Displaced Christians in India Rediscover Hope Through Sewing

By ICC’s India Correspondent

11/07/2019 Washington D.C. (International Christian Concern)Our lives are changed,” Niharika Patro, a graduate from a sewing course started with the help of International Christian Concern (ICC), said. “Now, we can finally move on.

Receiving little help from the government, Niharika and other Christian survivors of the 2008 Kandhamal riots, still considered India’s worst incident of Christian persecution, have been struggling to survive for over a decade. In July 2018, ICC started a six-month sewing course for nine Christian women living in a relief camp in Khoraput town, located in India’s Odisha state.

All nine of the women were displaced by the Kandhamal riots and have been forced to seek refuge in Khoraput town’s long abandoned relief camp. The objective of this training course was to provide basic sewing skills that these nine women could use to earn a livelihood. The results of this simple training were tremendous.

Prior to the sewing course, there was no other option for me than doing menial jobs like working as a domestic servant with less pay,” Niharika explained. “Now, I am very happy to stitch clothes. I make at least 100 rupees per day while looking after my husband and kids.”

Recalling the night that she and her family were forced to flee their home village of Gumandi, Niharika said, “Ten years ago our lives were pathetic and we were surrounded with many uncertainties. Forty families had to run for their lives. We had to walk through thick forest in the dark for almost 80 miles with children and old people. The only thing that kept us going was our faith in Jesus.”
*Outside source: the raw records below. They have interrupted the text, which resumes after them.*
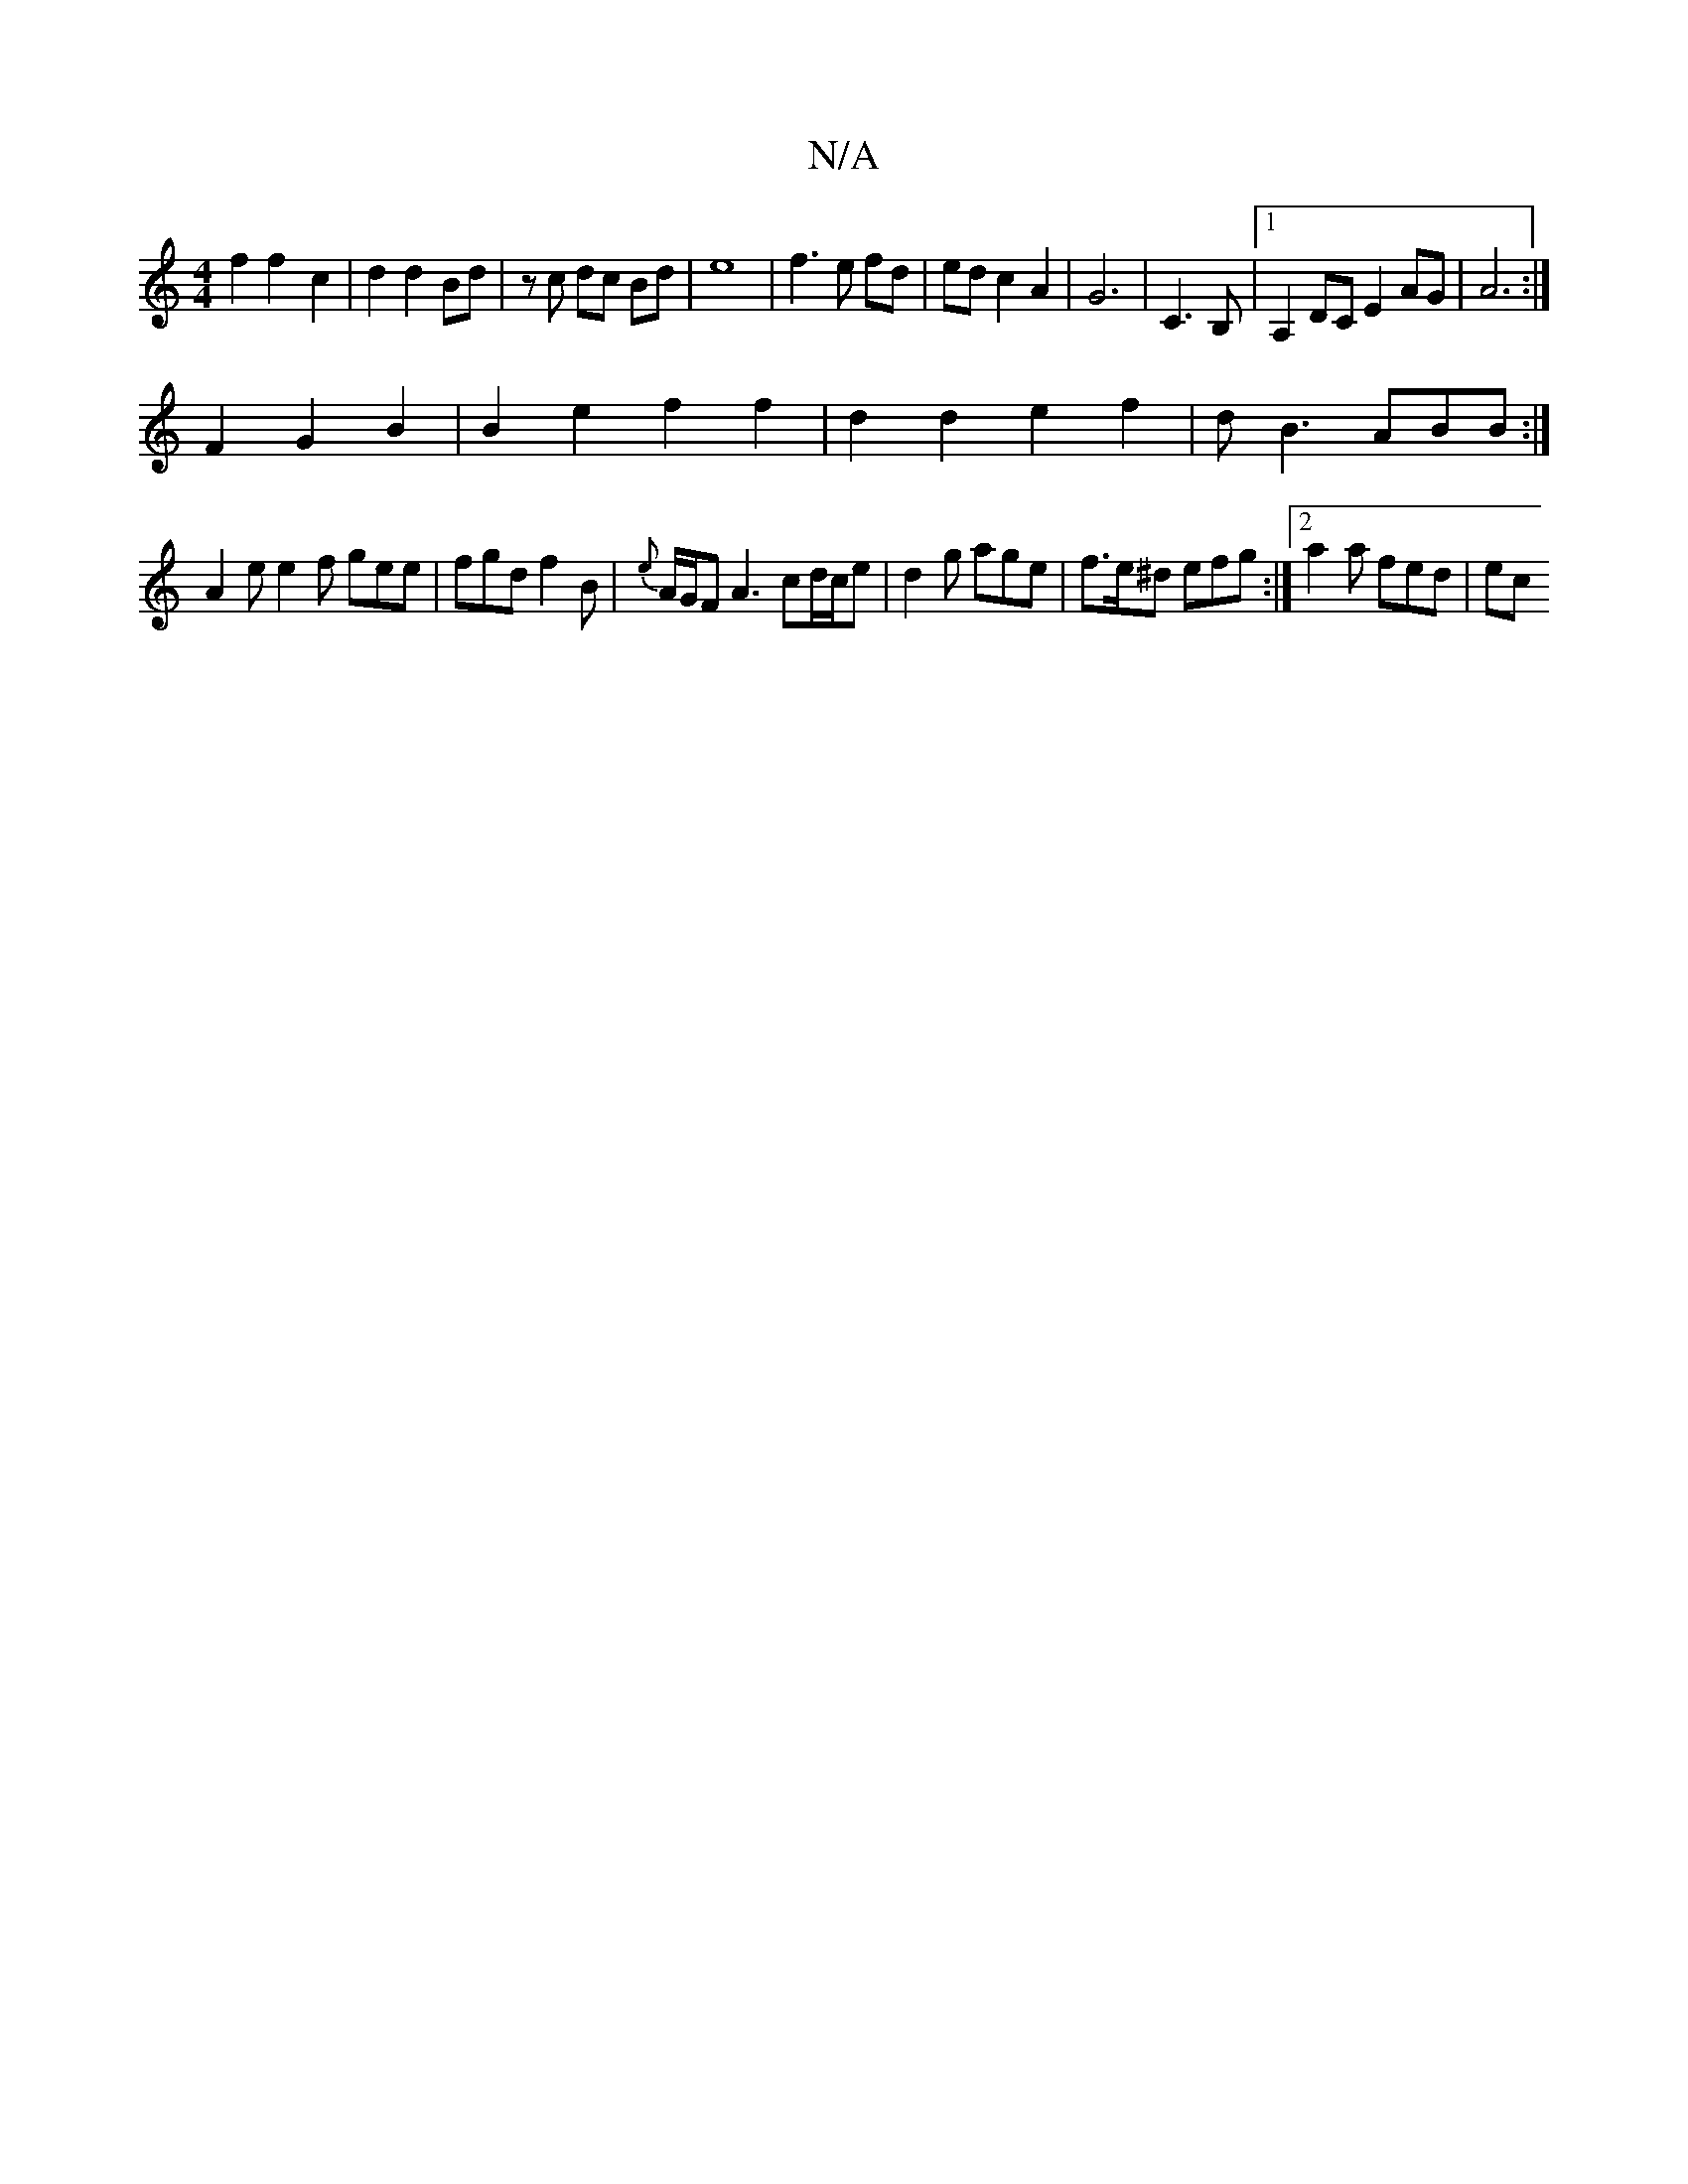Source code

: X:1
T:N/A
M:4/4
R:N/A
K:Cmajor
4 f2 f2- c2|d2 d2 Bd | zc dc Bd | e8 | f3 e fd| edc2A2 | G6 | C3 B, |1 A,2 DC E2 AG|A6:|
F2G2B2|B2e2f2f2 | d2d2e2f2|dB3 ABB:|
A2e e2f gee|fgd f2 B|{e}A/G/F A3 cd/c/e | d2 g age|f>e^d efg:|2 a2a fed|ec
Today, my is life different,” Niharika continued. “Thanks to ICC’s sewing training, it is possible for me to live in improved conditions. I am able to make a livelihood with dignity and self-respect.”
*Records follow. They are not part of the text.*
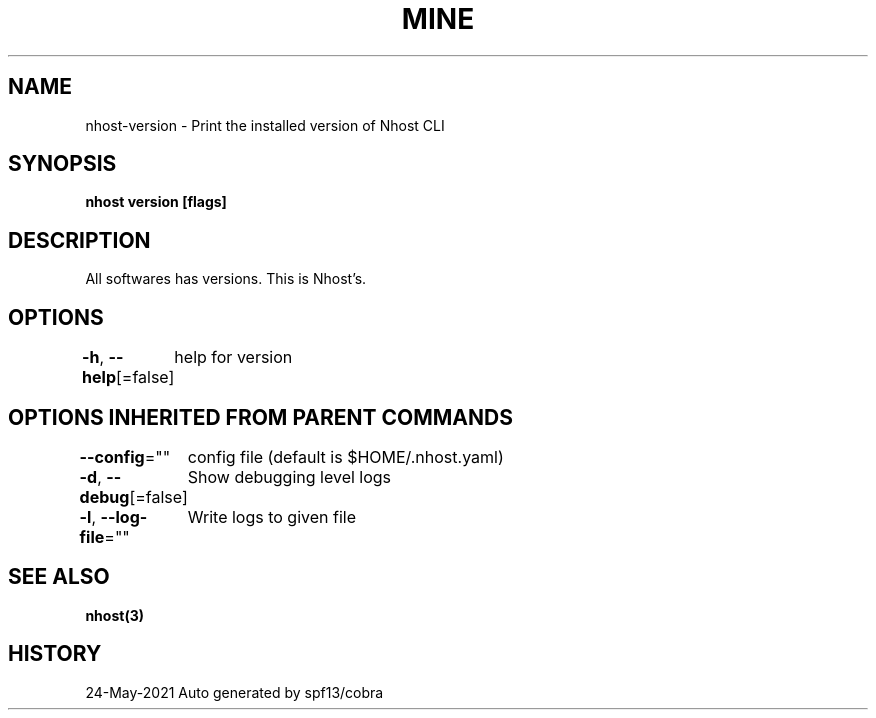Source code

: .nh
.TH "MINE" "3" "May 2021" "Auto generated by spf13/cobra" ""

.SH NAME
.PP
nhost\-version \- Print the installed version of Nhost CLI


.SH SYNOPSIS
.PP
\fBnhost version [flags]\fP


.SH DESCRIPTION
.PP
All softwares has versions. This is Nhost's.


.SH OPTIONS
.PP
\fB\-h\fP, \fB\-\-help\fP[=false]
	help for version


.SH OPTIONS INHERITED FROM PARENT COMMANDS
.PP
\fB\-\-config\fP=""
	config file (default is $HOME/.nhost.yaml)

.PP
\fB\-d\fP, \fB\-\-debug\fP[=false]
	Show debugging level logs

.PP
\fB\-l\fP, \fB\-\-log\-file\fP=""
	Write logs to given file


.SH SEE ALSO
.PP
\fBnhost(3)\fP


.SH HISTORY
.PP
24\-May\-2021 Auto generated by spf13/cobra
“Thanks to ICC’s sewing training, it is possible for me to live in improved conditions. I am able to make a livelihood with dignity and self-respect.”

This sentiment was echoed by Prabhasini, another graduate of the sewing course. As Prabhasini showed samples of her work, she said, “I am very proud to be standing on my own feet and meet my needs and the family’s needs through stitching clothes. I am very thankful for the opportunity to complete the sewing training course and start my own business. At times, I have had to say no to customers because I am getting more orders than I can handle on a daily basis.
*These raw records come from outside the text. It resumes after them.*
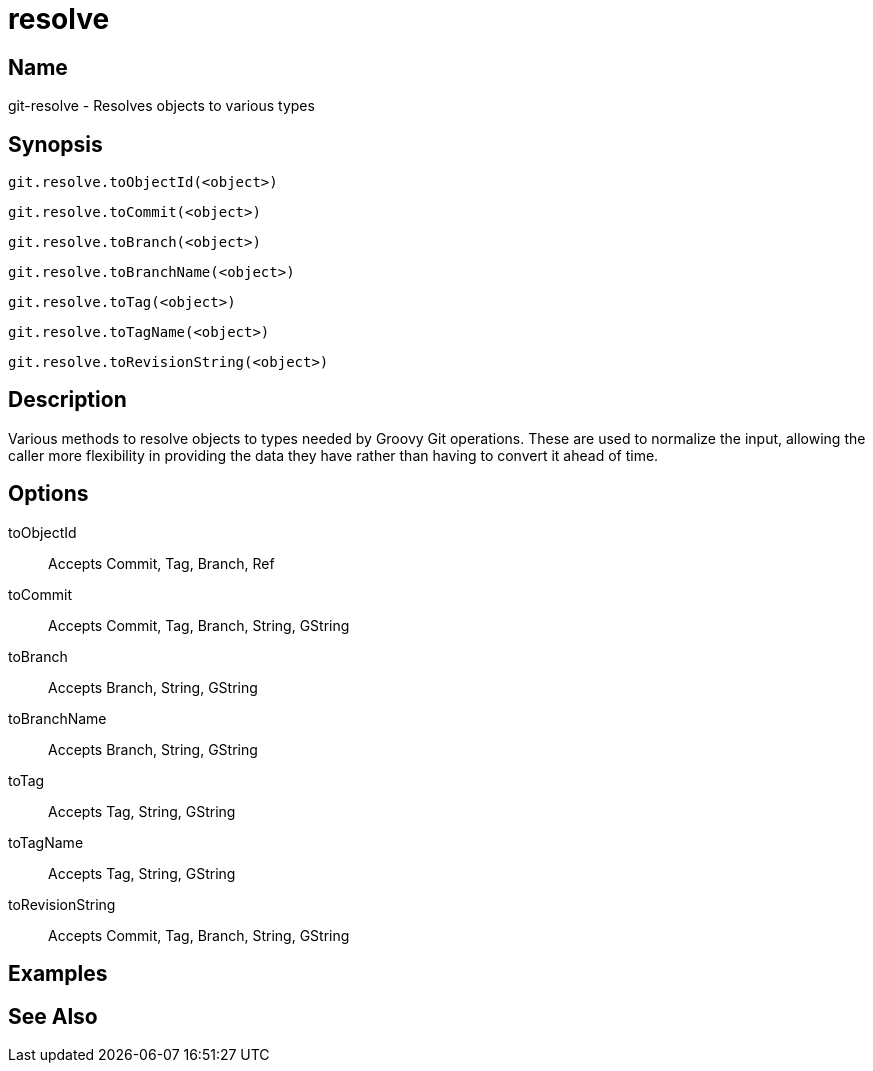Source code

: = resolve

== Name

git-resolve - Resolves objects to various types

== Synopsis

[source, groovy]
----
git.resolve.toObjectId(<object>)
----

[source, groovy]
----
git.resolve.toCommit(<object>)
----

[source, groovy]
----
git.resolve.toBranch(<object>)
----

[source, groovy]
----
git.resolve.toBranchName(<object>)
----

[source, groovy]
----
git.resolve.toTag(<object>)
----

[source, groovy]
----
git.resolve.toTagName(<object>)
----

[source, groovy]
----
git.resolve.toRevisionString(<object>)
----

== Description

Various methods to resolve objects to types needed by Groovy Git operations. These are used to normalize the input, allowing the caller more flexibility in providing the data they have rather than having to convert it ahead of time.

== Options

toObjectId:: Accepts Commit, Tag, Branch, Ref

toCommit:: Accepts Commit, Tag, Branch, String, GString

toBranch:: Accepts Branch, String, GString

toBranchName:: Accepts Branch, String, GString

toTag:: Accepts Tag, String, GString

toTagName:: Accepts Tag, String, GString

toRevisionString:: Accepts Commit, Tag, Branch, String, GString

== Examples

== See Also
The training has also given me a new aspiration to do an advanced training in embroidery because there is so much demand in the market for that work,” Prabhasini continued. “Before the training, I couldn’t think of aspiring to anything except the cramped abandoned government building we lived in with no hope around us.

At age 17, Priya is the youngest graduate of the sewing training course. Living in a tiny hut where she takes care of her injured father, the sewing training has opened many new opportunities.

I am now able to go the college because of the sewing training I received,” said Priya. “Before, I had to take care of my father because he sustained a bad injury due to an accident at the relief camp. However, I make my living by stitching clothes in the evenings. In the mornings, I am able to go to college.

When we fled our village, I feared that I will never complete my studies,” Priya continued. “But now, I thank God that I am able to do my studies as well as take care of my father.

The sewing training course has brought transformational change to the lives of these nine Christian women. Not only have they gained a valuable skill, they have established livelihoods that have given them dignity, self-respect, and hope for the future.